Nach seiner Entlassung fand er zunächst keine Arbeit, nahm schließlich einen Hilfsarbeiter-Job an. Der später berühmt gewordene Rechtsanwalt Wolfgang Vogel nahm sich seiner an. Er stellte fest, dass der junge Mann als Student nie exmatrikuliert oder relegiert wurde. Und so durfte Toepfer sein Studium abschließen. Danach bildete er an der Ingenieurschule für Bauwesen Studenten aus. Dann zog es ihn in die Praxis. Er arbeitete als Oberbauleiter. Dann kam der Mauerfall. Günter Toepfer trat in die CDU ein. Bei den ersten Gesamtberliner Wahlen zum Abgeordnetenhaus kandidierte er und wurde prompt gewählt. 1994 folgte eine zweite Wahlperiode. Doch das Verhältnis zur Politik seiner Partei wurde angespannter. Deshalb trat er 2016 aus. Aber er hegt keinen Groll gegen Politiker. Im Gegenteil. „Man kann politisch völlig anderer Meinung sein. Aber ich finde, man muss die menschliche Würde seines Gegenübers respektieren.“
Schulmöbel und Autos ins Baltikum geschafft
Um Würde ging und geht es Günter Toepfer auch bei seinem wohl wichtigsten Engagement. So gehörte er nach der Wiedererlangung der Unabhängigkeit Litauens und Estlands von Russland 1990 zu den ersten deutschen Parlamentariern, die das Baltikum besuchten. Besonders engagiert er sich für die sogenannten Wolfskinder. 28 der heute um die 80-jährigen Frauen und Männer konnte Toepfer maßgeblich dabei helfen, ihre Identität zurückzuerlangen und Familienangehörige in Deutschland wiederzufinden. Außerdem half er finanziell. Auch hat er Mobiliar, das nach Schulschließungen nicht mehr benötigt wurde, nach Litauen transportiert, unter anderem 2500 Stühle, 1000 Doppeltische und fünf komplette Großküchen. Von der Berliner Polizei übernahm er in den 90er-Jahren 28 Fahrzeuge inklusive Ersatzteile, deren Transport er nach Estland organisierte. Dort übergab er die Autos an den Straßenrettungsdienst. Auch medizinische Hilfsgüter transportierte er nach Estland.

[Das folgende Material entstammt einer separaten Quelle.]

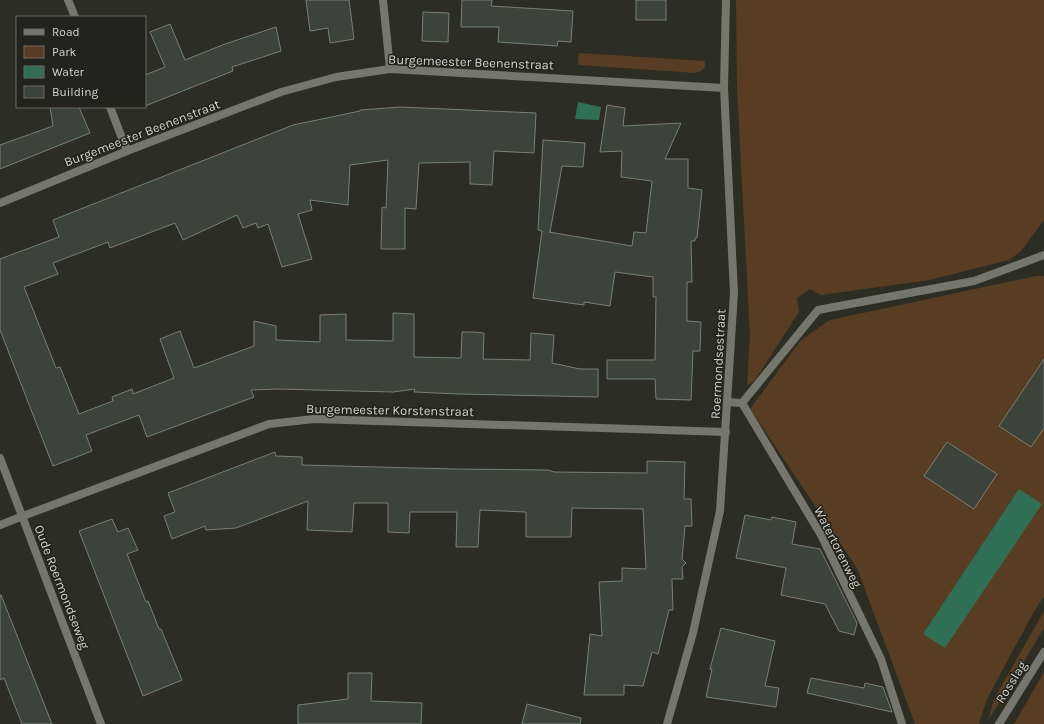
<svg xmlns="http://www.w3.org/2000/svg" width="1044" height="724" font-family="Karla,sans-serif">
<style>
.green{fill:#593d22}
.water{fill:#2e6f55}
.building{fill:#3c433a;stroke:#788076}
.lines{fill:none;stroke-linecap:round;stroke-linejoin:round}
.service{stroke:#75776c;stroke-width:8}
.pedestrian{stroke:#75776c;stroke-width:8}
.minor{stroke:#75776c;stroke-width:8}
.labels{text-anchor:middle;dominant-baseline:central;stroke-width:3;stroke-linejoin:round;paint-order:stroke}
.street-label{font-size:13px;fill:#d3d4cd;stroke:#22231a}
</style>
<rect width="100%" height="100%" fill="#2c2d23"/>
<g class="green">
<path d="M736,0H1044V220L1021,251L1009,260L930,280L821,295L810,289L797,298L799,312L755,380L747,386L750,335L749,317L737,89Z"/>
<path d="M579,53L705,61V67L701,71L695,73L579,65L578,64Z"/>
<path d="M1036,276H1044V597L1037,606L987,699L979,724H915L857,568L750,409L801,340L830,320Z"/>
<path d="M1044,611V628L988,721L994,699Z"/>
<path d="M1044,672V724H1014Z"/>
</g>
<g class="water">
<path d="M578,102L601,107L599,120L575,119Z"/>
<path d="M1019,489L1042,504L945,648L923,634Z"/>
</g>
<g class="building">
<path d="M306,0H349L354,39L330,43L328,28L310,31Z"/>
<path d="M462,0H492L491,6L573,11L571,42L558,41L557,46L498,42L499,27H461Z"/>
<rect x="636" y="0" width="30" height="20"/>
<path d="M423,12L449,13L448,42L422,41Z"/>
<path d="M170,24L185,60L225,44L276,27L281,51L232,67L233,71L145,106V75L165,67L150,32Z"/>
<path d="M607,105L625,108L623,126L681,123L665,159H688V188L702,190L697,238H695V241H691L692,282H687V321L701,322L700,351H693L691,400L656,399L655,379H607V360H655L656,297H653V277L615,272L610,306L584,302V305L533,298L542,231L538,230L543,140L585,143L583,167L562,166L550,232H549L632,246L634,232L646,233L652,181L621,177L622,151L600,152Z"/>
<path d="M50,107H79L90,133L0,169V145L53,126Z"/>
<path d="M400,107L536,113L534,153L494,151L492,185L470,184V162L419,163L416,209L405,208V249H381L382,207L386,208L388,160L350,165L348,205L310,200L312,210L298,214L312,259L282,267L268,224L258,228L256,223L243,228L237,215L183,240L175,223L110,248L108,242L53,263L58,274L24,287L56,368L60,367L79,414L113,401L112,397L132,389L133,394L174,378L160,339L180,331L194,368L254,346V321L276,326V340L320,342V315L346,314V340L393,341V313L414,314V357L461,358L462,332H473L484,333L483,359L530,360L531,333L554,335L552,363L580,369H598V397L459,394L414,392L415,389L393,392L277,389L251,390L254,397L147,437L139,415L86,435L92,451L53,466L0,330V259L59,237L53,220L293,125L360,111V110Z"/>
<path d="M1044,359V428L1031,447L999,426Z"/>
<path d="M947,442L997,474L974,509L924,476Z"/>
<path d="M275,452L276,456L302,457V465L453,469L548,470L554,472L647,473V461L685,462L684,499H691L692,526H685L682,559L686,563L682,567L683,579H672L673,610H669L658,654L652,652L643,686L624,685V695H584L590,634L602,636L599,582L622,581V568L646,569L643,509L572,508L571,537H526V512L480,510L478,547H456L457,512H410L409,533L388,532V503H354L352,532L307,530L308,501L236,528L206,530L205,526L172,539L164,516L175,512L168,493Z"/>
<path d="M745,515L771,520L772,517L796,522L792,544L820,549L857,623L854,635L839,631L825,604L781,595L786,568L736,558Z"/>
<path d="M112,519L118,532L128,528L138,550L127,554L146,602L148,601L159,629H161L182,680L143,696L79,531Z"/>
<path d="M0,595H1L52,724H22L4,678L0,680Z"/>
<path d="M721,628L775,641L765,686L779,688L776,707L706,697L712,669H710Z"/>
<path d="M348,673H372L371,701L422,703L421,724H298V705L348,699Z"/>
<path d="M811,678L864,688L865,683L883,687L892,712L807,693Z"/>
<path d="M527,704L581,718L580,724H522Z"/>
</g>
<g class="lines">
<path class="service" d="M742,403L818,310L974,281L1044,255"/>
<path class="pedestrian" d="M0,525L23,516"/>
<g class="minor">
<path d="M68,0L75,17"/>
<path d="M383,0L390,69"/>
<path d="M110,107L127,151"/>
<path d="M0,203L127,151L281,92L336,77L390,69L724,88"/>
<path d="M727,402L742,403L821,535L881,659L902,724"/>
<path d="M0,458L101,724"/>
<path d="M23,516L269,424L314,419L726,432"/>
<path d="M667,724L693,633L720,511L734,293L724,88L726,0"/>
<path d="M999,724L1044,652"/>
</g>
</g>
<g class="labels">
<g class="street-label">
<text transform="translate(471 62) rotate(2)">Burgemeester Beenenstraat</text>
<text transform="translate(142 133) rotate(-21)">Burgemeester Beenenstraat</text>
<text transform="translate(718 364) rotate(-87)">Roermondsestraat</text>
<text transform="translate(390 410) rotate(1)">Burgemeester Korstenstraat</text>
<text transform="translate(838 547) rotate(63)">Watertorenweg</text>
<text transform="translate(62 587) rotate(69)">Oude Roermondseweg</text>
<text transform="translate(1011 682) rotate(-58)">Rosslag</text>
</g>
</g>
<rect x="16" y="16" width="130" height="92" fill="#22231a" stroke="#696a62"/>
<rect x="24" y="29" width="20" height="6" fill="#75776c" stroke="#696a62"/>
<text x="52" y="36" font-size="12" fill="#d3d4cd">Road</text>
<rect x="24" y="46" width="20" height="12" fill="#593d22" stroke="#696a62"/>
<text x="52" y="56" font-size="12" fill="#d3d4cd">Park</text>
<rect x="24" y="66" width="20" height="12" fill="#2e6f55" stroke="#696a62"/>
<text x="52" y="76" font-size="12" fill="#d3d4cd">Water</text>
<rect x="24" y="86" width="20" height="12" fill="#3c433a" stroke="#696a62"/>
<text x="52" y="96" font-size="12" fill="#d3d4cd">Building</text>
</svg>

Der Karlshorster engagierte sich auch in Berlin. So rang er als Politiker dafür, dass das frühere Stasigefängnis in Hohenschönhausen nicht dem Verfall preisgegeben, sondern unter Denkmalschutz gestellt wurde und eine Gedenkstätte entstand.
Auch mit 80 Jahren fühlt sich Toepfer noch fit. Es wurmt ihn allerdings, dass er „seine“ Wolfskinder seit Beginn der Pandemie leider nur einmal statt der üblichen viermal im Jahr besuchen konnte. „Ich hoffe, dass ich im Frühjahr meine nächste Reise antreten kann“, ist ein Wunsch des Jubilars.